===== Reading passage

Count of Numbers in Range [L, R] having Sum of Digits of its Square Equal to Square of Sum of Digits

Author Malay Gain
1 upvote

Introduction

Finding the sum of digits of a number can be done easily. Here we will be discussing a problem where the concept of finding the sum of digits will be mainly used. The concept of the modulo operator is required here. First, we will understand the problem statement clearly. Then solution approach will be described along with its C++ implementation.

Problem statement

You are given a range of integers [L, R]. Form the given range of integers, you need to find how many integers have the sum of digits of its square equal to the square of the sum of digits.

 

Input 

L=1, R=20

Output

8

 

Explanation

For the range [1, 20], the numbers that are satisfying the above condition are 1, 2, 3, 10, 11, 12, 13, 20.
So, the count of such numbers is 8.

 

Note: Please try to solve the problem first and then see the below solution approach.

Also see, Euclid GCD Algorithm

Approaches

We will take the brute force approach to solve this problem.

  • We will iterate over all integers of the range [L, R].
  • For each integer, we will check if it is having the sum of digits of its square equal to the square of the sum of digits.
  • If the condition is satisfied, we will increment the count of such numbers.
  • To find the sum of digits of a number we will define a separate function sumofDigits( ) that will use the modulo operator to find digits of the number.

 

Code

 

//C++ implementation

#include<bits/stdc++.h>
using namespace std;

//function for finding the sum of digits of a number
int sumofDigits(int n)
{
int s=0;
while(n!=0)
{
s+=n%10;
n=n/10;
}

return s;
}

//Counting  numbers in range [L, R] having sum of digits of its square equal to square of sum of digits
int count(int l,int r)
{
int ans=0;

for(int i=l;i<=r;i++)
{
//sum of digits of its square equal to square of sum of digits
if(sumofDigits(i*i)==sumofDigits(i)*sumofDigits(i))
{
ans++;
cout<<i<<" ";
}
}
cout<<endl;

return ans;
}

//driver code
int main()

==========
===== Dataset content

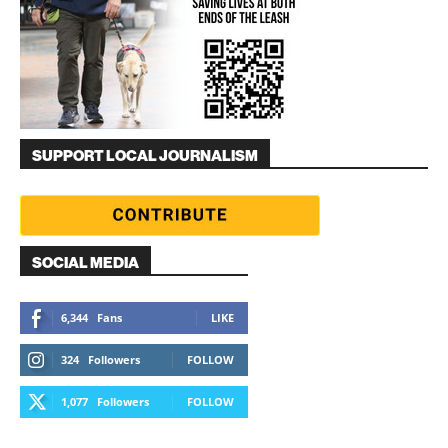
SUPPORT LOCAL JOURNALISM
SOCIAL MEDIA
6,344
Fans
LIKE
324
Followers
FOLLOW
1,077
Followers
FOLLOW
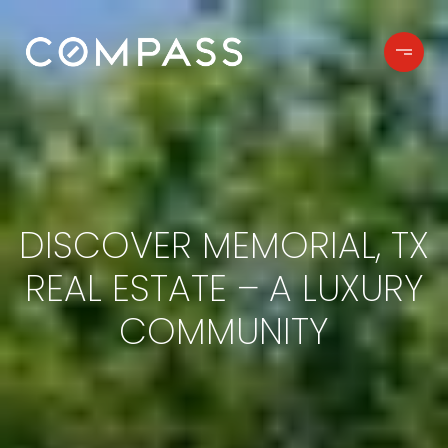
DISCOVER MEMORIAL, TX
REAL ESTATE – A LUXURY
COMMUNITY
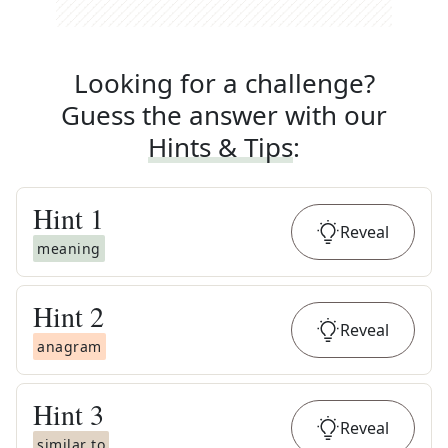
Looking for a challenge?
Guess the answer with our
Hints & Tips
:
Hint
1
Reveal
meaning
Hint
2
Reveal
anagram
Hint
3
Reveal
similar to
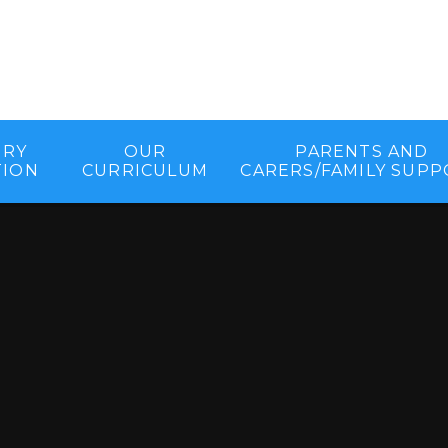
ORY
OUR
PARENTS AND
TION
CURRICULUM
CARERS/FAMILY SUP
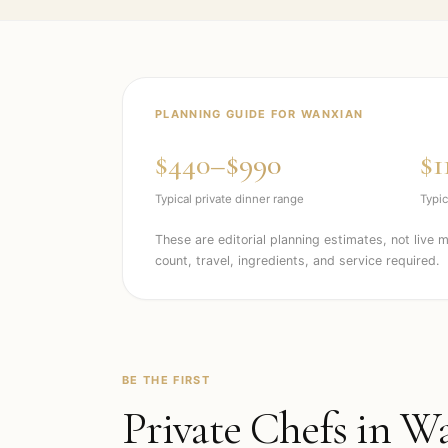
PLANNING GUIDE FOR
WANXIAN
$440–$990
$1
Typical private dinner range
Typic
These are editorial planning estimates, not live 
count, travel, ingredients, and service required.
BE THE FIRST
Private Chefs in
Wa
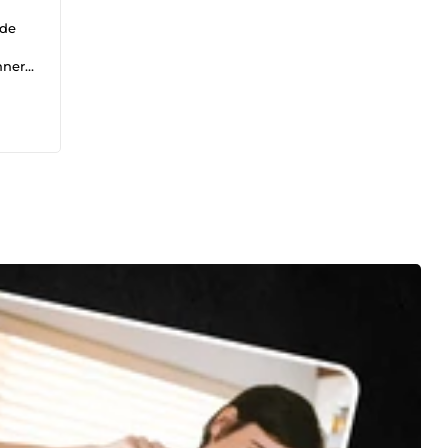
 de
nner
mats.
es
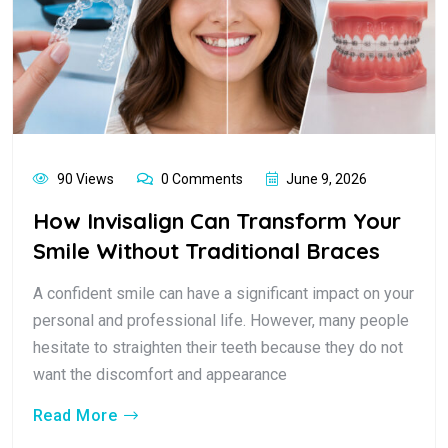
90 Views
0 Comments
June 9, 2026
How Invisalign Can Transform Your
Smile Without Traditional Braces
A confident smile can have a significant impact on your
personal and professional life. However, many people
hesitate to straighten their teeth because they do not
want the discomfort and appearance
Read More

==========

Task directions — According to the article on digit sums of squares, which integers from 1 to 20 meet the condition?

Solution for this problem — 1, 2, 3, 10, 11, 12, 13, and 20.